Lapertosa also argued that the Brookings city code doesn’t define what a restaurant is. They took that definition from the Oregon health codes applying to commercial kitchens. However, he noted that there are other conditional land uses in residential zones that have commercial kitchens that fall under the state’s broad definition of what a restaurant is. These include hospitals with cafeterias, country clubs and nursing homes with dining rooms as well as bed and breakfasts, Lapertosa said.
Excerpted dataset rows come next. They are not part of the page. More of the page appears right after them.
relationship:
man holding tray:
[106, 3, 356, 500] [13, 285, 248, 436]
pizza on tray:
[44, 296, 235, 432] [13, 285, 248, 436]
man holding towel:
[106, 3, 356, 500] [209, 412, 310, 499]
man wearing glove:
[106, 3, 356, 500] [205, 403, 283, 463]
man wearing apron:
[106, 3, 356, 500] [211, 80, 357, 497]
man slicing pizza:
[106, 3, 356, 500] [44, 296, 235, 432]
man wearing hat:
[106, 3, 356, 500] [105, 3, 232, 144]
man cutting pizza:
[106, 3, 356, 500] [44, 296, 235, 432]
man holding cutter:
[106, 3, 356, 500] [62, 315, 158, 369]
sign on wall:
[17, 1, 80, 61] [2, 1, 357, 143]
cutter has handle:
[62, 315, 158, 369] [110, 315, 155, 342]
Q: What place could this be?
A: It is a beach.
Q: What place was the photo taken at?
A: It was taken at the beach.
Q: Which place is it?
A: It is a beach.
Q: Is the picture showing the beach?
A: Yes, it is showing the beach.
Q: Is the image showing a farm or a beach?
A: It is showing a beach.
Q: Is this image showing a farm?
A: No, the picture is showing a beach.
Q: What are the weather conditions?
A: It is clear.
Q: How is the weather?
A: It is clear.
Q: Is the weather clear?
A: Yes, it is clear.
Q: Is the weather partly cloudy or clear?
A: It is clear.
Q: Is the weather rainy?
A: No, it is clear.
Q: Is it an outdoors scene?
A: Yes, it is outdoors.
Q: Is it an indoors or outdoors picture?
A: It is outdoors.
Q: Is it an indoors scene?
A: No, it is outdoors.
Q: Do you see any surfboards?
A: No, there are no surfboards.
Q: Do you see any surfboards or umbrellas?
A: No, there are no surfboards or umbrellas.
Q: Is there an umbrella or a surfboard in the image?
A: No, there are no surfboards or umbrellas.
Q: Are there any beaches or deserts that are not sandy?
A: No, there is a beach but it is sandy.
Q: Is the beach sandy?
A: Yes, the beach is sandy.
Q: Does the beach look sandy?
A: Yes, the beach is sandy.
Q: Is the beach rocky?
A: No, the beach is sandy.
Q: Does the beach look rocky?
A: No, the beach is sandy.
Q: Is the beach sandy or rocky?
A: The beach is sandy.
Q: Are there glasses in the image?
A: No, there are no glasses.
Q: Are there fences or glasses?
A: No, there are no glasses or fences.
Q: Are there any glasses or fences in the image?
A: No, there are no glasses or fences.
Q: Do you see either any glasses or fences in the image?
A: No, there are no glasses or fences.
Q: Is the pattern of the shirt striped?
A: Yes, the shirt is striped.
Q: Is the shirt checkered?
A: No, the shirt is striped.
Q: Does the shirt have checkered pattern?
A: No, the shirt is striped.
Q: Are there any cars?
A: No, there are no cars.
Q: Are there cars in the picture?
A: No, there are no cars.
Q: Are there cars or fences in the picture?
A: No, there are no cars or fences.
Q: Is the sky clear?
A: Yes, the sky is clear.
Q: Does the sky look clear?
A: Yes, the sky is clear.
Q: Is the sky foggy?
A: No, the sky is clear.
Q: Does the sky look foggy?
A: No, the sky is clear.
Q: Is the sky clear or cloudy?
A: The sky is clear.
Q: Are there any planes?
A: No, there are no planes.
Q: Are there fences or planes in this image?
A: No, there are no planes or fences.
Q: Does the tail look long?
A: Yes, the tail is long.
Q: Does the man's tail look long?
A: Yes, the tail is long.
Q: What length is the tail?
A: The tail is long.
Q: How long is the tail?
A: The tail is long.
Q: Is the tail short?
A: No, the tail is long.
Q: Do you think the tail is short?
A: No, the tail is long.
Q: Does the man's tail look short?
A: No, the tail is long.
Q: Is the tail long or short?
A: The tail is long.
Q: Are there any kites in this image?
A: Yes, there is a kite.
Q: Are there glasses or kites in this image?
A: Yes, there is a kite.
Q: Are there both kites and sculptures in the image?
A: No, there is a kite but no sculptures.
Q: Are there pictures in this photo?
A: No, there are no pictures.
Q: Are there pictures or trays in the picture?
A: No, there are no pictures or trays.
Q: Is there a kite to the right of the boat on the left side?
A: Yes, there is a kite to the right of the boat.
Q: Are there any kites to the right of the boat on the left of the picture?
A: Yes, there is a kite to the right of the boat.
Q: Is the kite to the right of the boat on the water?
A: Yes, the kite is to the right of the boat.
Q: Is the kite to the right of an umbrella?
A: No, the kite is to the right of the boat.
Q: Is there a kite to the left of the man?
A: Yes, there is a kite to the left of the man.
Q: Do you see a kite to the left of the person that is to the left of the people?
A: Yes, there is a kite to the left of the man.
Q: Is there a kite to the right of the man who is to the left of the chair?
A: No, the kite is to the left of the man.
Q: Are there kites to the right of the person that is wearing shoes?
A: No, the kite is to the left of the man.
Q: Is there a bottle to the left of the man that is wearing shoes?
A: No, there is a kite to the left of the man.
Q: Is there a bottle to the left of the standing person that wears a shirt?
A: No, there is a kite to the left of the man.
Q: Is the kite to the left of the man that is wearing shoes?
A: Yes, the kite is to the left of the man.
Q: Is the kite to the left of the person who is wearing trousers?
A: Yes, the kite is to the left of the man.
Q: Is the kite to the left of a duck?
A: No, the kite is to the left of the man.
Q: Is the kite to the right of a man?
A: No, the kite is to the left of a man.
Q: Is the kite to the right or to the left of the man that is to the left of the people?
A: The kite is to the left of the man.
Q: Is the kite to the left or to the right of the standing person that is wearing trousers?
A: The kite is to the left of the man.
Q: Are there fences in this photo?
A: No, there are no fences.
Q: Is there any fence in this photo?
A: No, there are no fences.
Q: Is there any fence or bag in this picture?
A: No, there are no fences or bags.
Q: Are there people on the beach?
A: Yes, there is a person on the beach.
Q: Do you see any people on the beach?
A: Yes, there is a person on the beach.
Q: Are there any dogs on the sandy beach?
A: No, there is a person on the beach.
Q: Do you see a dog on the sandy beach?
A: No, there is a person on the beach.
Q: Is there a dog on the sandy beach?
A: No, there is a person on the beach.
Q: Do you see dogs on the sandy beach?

In those cases, he said, serving meals is an allowable use of property in a residential zone.

Under Brookings’ benevolent meal service ordinance, since it’s just churches providing those services, they’re required to apply for a separate permit over and above their conditional use permit to operate their church at all, Lapertosa said. The ordinance’s restrictions on the number of days or hours those meals can be provided only applies to churches, he said.

Before the City Council adopted the ordinance, St. Timothy had a reasonable expectation that they could continue to serve meals just as they had been doing since 2009, Lapertosa argued. The city hadn’t put the church on notice that its meal ministry was a prohibited activity, he said.

“There is no way that St. Timothy’s could have predicted that Brookings was, first going to force them to become licensed through the Oregon Health Authority as a restaurant,” Lapertosa said, “and then turn around and use the same definition of restaurant, saying that you’re actually prohibited operating this use in a residential neighborhood.”

In his closing remarks, Clarke acknowledged that arguments from both sides raise important issues. He said he would review both sides’ comments as well as the briefings and records and “get at it.”